• EXERCISE INSTRUCTIONS:
From the listing below, pull each line that includes "style".

• MATERIAL SUPPLIED:

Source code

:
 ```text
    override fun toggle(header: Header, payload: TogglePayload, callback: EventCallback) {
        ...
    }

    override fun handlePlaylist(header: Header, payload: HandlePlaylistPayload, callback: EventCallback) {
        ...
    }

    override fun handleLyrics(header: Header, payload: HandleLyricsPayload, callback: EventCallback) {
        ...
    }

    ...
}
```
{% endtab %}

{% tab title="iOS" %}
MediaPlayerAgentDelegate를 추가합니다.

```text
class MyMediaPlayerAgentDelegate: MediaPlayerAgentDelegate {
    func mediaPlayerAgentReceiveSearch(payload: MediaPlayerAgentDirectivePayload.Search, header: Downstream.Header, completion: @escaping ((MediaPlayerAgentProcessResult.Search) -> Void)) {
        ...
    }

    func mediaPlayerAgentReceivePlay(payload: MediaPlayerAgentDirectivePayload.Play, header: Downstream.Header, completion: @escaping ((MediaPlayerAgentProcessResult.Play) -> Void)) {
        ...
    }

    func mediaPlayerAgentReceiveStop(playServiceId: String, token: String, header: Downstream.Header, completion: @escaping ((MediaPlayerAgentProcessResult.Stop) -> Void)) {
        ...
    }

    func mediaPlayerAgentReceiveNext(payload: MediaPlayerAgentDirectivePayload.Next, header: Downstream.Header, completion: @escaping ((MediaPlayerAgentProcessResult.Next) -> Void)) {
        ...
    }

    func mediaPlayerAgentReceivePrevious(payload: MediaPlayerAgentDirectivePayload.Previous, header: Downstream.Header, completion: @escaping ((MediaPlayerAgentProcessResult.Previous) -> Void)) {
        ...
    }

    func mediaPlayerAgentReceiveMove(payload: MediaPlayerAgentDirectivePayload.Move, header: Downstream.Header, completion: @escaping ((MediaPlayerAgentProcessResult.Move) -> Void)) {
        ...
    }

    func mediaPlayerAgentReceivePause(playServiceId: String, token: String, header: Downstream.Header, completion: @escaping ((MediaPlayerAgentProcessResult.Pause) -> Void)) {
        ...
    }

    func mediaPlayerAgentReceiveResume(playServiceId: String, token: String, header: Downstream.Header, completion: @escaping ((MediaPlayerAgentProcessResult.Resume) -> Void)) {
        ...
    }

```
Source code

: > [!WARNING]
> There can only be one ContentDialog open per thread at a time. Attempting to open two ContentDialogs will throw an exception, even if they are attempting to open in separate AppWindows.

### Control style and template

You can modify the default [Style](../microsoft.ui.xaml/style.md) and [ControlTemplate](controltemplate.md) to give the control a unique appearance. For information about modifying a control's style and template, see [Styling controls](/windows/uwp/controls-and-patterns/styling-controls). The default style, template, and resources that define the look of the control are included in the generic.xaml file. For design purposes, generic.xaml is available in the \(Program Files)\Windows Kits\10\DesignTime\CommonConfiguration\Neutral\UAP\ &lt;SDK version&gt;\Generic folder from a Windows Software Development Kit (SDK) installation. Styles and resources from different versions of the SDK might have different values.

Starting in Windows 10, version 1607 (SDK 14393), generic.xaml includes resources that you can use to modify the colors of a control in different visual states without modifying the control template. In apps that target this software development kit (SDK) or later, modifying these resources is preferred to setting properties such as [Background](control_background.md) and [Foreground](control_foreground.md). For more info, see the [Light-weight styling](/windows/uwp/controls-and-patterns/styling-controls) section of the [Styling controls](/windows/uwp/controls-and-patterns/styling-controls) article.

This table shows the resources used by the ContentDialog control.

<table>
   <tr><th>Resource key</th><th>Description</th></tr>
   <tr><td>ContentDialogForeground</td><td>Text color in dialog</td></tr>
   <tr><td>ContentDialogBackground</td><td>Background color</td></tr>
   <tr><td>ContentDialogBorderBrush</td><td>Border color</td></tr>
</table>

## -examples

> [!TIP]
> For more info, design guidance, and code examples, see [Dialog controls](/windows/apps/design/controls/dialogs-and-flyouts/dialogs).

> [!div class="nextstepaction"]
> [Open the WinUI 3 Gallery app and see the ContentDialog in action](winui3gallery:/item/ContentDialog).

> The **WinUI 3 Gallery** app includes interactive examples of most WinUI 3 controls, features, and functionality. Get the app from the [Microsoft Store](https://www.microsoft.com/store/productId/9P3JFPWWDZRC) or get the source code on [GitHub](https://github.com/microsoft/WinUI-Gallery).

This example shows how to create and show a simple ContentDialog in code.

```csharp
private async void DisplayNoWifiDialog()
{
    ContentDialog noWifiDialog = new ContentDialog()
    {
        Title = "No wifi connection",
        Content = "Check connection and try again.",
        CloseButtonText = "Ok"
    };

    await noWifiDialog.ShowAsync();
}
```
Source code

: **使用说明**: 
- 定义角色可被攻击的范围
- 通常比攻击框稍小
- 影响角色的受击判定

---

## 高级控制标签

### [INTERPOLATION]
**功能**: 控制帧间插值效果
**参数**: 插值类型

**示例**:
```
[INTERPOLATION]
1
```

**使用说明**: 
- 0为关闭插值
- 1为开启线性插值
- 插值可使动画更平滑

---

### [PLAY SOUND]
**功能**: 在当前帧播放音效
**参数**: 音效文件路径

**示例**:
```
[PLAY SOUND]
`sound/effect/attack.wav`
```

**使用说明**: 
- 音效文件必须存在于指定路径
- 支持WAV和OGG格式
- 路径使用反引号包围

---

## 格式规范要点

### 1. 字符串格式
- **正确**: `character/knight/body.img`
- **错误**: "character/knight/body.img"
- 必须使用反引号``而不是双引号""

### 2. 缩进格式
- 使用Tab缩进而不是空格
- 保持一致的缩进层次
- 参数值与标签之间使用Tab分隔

• RESPONSE BOX:
### Control style and template
You can modify the default [Style](../microsoft.ui.xaml/style.md) and [ControlTemplate](controltemplate.md) to give the control a unique appearance. For information about modifying a control's style and template, see [Styling controls](/windows/uwp/controls-and-patterns/styling-controls). The default style, template, and resources that define the look of the control are included in the generic.xaml file. For design purposes, generic.xaml is available in the \(Program Files)\Windows Kits\10\DesignTime\CommonConfiguration\Neutral\UAP\ &lt;SDK version&gt;\Generic folder from a Windows Software Development Kit (SDK) installation. Styles and resources from different versions of the SDK might have different values.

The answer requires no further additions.